On average, export volumes of Tetelestai brand products to China range between 20,000 to 40,000 units per month.
Statistics in June by Namibia Statistics Agency shows that China has become Namibia's biggest export market, surpassing countries like South Africa whom Namibia previously traded with extensively.
The Namibian-based enterprise counts on its bountiful Pacific oysters in penetrating the Chinese market, to where they export the majority of the locally cultivated oyster products.
"We had a market from the start, but it is only recently that the demand increased as word spread about Namibia and the quality of our oysters," Blaauw said.
According to him, the Chinese market has created opportunities for the business.
"We have a low population in Namibia, and the local market cannot consume so much. So as one of our main export markets, it has assisted us in expanding and stabilizing our business. Also, as we get more Chinese people visiting or working in Namibia, news about our name and the quality of our oysters is spreading and increases our sales in return," he added.
Partnering with Beijing Hi-Technology Energy Investments (Pty) Ltd has also been instrumental in expanding trade.
"It assists us in better understanding the Asian market and also helps to break down language and trade barriers," according to Blaauw.
With recent trade developments between Namibia and China, the company projects that the market share and demand for oysters may increase. The new partnership is also envisaged to yield growth.
"Even though still in the early stages of the partnership, we expect the surge in market share to increase job opportunities in the company as well as lead to training and more experience for our employees in different fields," Blaauw said.
Employees like Katjingisiua are hopeful that human resource development opportunities will further nurture their professional skills.
"I plan to do the best I can at my current job and to improve myself further," said an optimistic Katjingisiua.
Meanwhile, plans are underway to expand the farm to produce a higher output of Pacific oyster over the next year. "After that, we will also look at farming other species aimed at the Asian market," said Blaauw.
Moreover, apart from penetrating the Chinese market, Blaauw said that the company is also set to increase export volumes.
"We are now also registered with the Russian authorities and plan to export to Russia soon.
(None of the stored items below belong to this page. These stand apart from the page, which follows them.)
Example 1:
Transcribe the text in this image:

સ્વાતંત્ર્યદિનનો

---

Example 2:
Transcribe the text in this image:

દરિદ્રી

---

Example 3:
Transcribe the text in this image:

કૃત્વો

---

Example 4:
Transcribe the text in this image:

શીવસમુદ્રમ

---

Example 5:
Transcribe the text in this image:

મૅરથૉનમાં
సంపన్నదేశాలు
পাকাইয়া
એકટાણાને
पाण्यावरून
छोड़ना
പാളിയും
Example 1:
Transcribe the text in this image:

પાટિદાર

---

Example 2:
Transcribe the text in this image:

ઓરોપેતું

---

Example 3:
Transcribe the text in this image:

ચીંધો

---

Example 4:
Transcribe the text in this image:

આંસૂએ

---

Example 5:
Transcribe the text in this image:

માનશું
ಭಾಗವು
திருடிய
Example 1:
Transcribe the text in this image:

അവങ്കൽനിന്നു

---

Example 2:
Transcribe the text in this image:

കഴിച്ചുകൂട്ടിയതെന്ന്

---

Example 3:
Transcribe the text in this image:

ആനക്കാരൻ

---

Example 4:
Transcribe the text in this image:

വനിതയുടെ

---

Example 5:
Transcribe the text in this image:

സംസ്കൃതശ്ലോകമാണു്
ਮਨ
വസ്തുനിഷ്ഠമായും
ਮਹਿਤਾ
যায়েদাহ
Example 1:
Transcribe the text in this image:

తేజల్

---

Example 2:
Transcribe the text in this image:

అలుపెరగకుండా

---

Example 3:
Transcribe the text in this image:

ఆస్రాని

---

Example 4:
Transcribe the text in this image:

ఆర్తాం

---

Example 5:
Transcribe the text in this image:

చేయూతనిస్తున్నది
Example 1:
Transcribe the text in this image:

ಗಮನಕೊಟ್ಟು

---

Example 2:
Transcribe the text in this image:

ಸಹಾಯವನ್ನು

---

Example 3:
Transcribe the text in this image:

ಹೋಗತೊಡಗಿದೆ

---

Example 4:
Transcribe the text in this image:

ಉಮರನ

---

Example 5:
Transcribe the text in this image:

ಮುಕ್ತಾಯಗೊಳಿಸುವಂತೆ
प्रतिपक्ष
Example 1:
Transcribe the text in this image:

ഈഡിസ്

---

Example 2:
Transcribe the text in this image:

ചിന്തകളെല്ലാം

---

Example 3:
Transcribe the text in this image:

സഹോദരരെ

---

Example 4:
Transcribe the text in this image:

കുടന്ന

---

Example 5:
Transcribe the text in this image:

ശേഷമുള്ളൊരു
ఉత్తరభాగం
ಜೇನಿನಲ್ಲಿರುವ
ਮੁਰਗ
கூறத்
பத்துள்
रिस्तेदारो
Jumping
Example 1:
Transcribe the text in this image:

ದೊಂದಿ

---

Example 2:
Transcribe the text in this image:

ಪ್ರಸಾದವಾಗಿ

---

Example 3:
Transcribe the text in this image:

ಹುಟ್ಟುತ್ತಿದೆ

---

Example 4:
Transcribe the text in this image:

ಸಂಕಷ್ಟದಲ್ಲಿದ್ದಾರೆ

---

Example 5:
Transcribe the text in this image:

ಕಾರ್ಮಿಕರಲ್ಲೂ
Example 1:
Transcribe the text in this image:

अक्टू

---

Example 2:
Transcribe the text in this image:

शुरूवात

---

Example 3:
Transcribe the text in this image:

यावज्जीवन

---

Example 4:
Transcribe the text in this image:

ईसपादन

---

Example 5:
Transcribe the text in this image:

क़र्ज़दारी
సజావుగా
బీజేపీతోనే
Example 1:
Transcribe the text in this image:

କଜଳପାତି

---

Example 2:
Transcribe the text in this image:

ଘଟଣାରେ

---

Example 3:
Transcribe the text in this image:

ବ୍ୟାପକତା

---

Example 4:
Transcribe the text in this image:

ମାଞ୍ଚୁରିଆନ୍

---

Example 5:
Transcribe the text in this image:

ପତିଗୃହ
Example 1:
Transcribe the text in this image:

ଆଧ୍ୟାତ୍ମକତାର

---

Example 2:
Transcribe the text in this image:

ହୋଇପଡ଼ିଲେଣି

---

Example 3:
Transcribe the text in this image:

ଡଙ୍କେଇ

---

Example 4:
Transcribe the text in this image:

For frozen oysters, we mainly export to South Africa. Then we also supply most of the local market in Namibia," he said.
Although the company faces challenges such as distance and high transportation cost in exporting to the Asian market and an import levy on oysters from Namibia into China (assessed at 18 percent), Blaauw said the enterprise is committed to increasing their market share in the Asian market.
"Our aim is to be recognized by the Asian market as one of the top-quality oyster producers in the world," he said.
The company currently employs 21 staff members, comprising two staff members in administration and office, two supervisors and the employees working on the oysters daily and harvest it for the market.